К утру стало ясно, что полка больше нет.
Люди были — много людей, целые сотни. Остатки рот, обрывки чужих команд, прибившиеся одиночки. А полка как целого, с головой и волей, не стало. Не стало приказа, который держит всё это вместе.
Связь оборвалась вовсе ещё с ночи. Полевой телефон молчал намертво. Конные посыльные уходили в туман и не возвращались. Возвращаться, видно, было уже не к кому и незачем.
Командир полка ускакал с вечера за распоряжениями. И сгинул где-то в общей мешанине. Адъютант его пропал следом за ним. Знамя, сказывали, успели вынести к своим. А штаб попросту рассеялся по лесам, как не было.
Я с рассвета ходил вдоль опушки и искал, кому доложиться. Искал старшего — хоть какого, хоть самого никудышного. Хоть растерянного, хоть глупого, лишь бы был. Лишь бы взял эти три сотни на себя.

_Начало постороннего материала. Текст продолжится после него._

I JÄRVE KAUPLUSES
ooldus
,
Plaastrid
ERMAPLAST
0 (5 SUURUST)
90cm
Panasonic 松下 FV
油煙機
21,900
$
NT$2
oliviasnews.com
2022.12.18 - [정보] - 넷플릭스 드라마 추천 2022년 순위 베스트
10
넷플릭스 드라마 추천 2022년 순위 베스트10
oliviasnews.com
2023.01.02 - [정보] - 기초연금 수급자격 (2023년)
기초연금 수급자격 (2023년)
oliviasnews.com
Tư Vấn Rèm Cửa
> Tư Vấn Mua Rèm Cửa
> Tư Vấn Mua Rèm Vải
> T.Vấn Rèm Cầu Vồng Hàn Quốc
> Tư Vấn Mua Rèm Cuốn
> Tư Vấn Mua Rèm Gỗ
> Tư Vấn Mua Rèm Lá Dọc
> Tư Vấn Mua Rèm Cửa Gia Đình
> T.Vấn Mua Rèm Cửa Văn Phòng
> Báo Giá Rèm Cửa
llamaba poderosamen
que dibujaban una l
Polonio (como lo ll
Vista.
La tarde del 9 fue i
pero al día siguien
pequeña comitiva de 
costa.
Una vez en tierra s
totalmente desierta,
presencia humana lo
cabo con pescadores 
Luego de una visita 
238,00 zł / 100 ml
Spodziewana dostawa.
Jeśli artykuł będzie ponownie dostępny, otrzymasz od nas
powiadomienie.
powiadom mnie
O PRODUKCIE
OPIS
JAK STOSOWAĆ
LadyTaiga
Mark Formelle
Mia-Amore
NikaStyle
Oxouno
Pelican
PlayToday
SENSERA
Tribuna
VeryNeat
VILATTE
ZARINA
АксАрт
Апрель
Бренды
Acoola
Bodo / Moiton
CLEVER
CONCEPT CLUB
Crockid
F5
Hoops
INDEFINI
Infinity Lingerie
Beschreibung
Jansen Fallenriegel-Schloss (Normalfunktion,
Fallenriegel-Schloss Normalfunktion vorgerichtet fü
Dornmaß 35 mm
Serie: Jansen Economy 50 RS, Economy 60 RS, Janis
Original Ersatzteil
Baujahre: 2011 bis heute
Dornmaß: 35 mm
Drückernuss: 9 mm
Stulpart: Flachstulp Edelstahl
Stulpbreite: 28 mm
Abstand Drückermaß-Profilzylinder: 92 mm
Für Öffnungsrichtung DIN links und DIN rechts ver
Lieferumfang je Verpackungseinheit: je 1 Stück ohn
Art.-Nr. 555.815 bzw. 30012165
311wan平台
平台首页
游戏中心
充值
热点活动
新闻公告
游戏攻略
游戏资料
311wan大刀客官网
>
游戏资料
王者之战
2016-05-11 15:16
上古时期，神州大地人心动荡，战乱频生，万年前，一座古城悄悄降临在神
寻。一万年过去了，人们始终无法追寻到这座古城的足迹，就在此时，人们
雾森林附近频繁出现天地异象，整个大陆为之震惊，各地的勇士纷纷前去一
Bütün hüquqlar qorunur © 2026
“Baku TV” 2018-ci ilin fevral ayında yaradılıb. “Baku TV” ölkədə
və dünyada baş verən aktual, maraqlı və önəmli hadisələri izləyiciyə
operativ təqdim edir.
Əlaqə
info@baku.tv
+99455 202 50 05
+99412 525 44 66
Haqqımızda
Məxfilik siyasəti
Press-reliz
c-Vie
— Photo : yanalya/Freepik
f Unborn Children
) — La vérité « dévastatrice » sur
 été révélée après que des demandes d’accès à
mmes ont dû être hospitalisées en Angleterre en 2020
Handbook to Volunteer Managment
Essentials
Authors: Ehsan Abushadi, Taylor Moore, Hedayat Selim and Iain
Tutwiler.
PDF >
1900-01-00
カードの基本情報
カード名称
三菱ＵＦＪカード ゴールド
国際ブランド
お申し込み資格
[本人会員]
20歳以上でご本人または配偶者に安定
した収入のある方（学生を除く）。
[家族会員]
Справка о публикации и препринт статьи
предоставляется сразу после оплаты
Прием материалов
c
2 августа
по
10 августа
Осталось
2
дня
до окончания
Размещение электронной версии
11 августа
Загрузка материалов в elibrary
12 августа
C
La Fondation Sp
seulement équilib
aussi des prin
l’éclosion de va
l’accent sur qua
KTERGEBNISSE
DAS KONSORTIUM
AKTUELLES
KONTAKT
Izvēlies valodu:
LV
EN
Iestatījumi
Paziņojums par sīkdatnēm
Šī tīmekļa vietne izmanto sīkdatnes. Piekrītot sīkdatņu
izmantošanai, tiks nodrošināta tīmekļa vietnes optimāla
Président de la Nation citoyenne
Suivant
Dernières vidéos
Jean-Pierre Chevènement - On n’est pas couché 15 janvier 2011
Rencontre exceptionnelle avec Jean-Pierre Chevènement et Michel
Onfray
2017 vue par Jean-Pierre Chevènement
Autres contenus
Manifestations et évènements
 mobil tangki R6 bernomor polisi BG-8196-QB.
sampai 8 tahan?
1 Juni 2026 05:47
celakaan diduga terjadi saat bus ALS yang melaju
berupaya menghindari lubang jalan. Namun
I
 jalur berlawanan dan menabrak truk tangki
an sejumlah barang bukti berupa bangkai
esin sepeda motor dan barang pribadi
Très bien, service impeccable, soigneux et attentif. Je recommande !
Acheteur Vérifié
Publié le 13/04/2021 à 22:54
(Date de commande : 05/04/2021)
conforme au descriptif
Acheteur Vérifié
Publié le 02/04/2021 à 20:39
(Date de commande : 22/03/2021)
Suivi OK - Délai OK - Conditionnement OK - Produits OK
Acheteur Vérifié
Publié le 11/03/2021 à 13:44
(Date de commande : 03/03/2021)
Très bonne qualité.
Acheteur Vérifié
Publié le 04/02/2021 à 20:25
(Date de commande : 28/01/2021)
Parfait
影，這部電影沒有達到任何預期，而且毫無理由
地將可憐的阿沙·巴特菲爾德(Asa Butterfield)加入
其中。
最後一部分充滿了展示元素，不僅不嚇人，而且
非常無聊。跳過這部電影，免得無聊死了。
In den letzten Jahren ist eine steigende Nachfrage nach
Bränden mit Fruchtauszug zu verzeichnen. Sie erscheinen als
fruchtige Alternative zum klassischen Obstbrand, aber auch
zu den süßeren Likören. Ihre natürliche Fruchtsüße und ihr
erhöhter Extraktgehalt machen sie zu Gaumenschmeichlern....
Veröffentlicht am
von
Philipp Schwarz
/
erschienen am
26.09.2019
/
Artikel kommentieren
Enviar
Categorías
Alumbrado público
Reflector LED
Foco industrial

Туман стелился по низине, сырой, холодный, по пояс. Под ногами — мокрая трава, втоптанные в грязь обоймы, брошенный ранец, чей-то сапог без хозяина. Люди сидели и лежали вповалку под деревьями — серые, небритые, обмотанные грязным тряпьём поверх ран. Иные спали как убитые. Иные глядели в одну точку и не отзывались, когда я окликал. От сырой золы прогоревших за ночь костров тянуло горьким дымком. Где-то впереди, в тумане, ровно погромыхивало.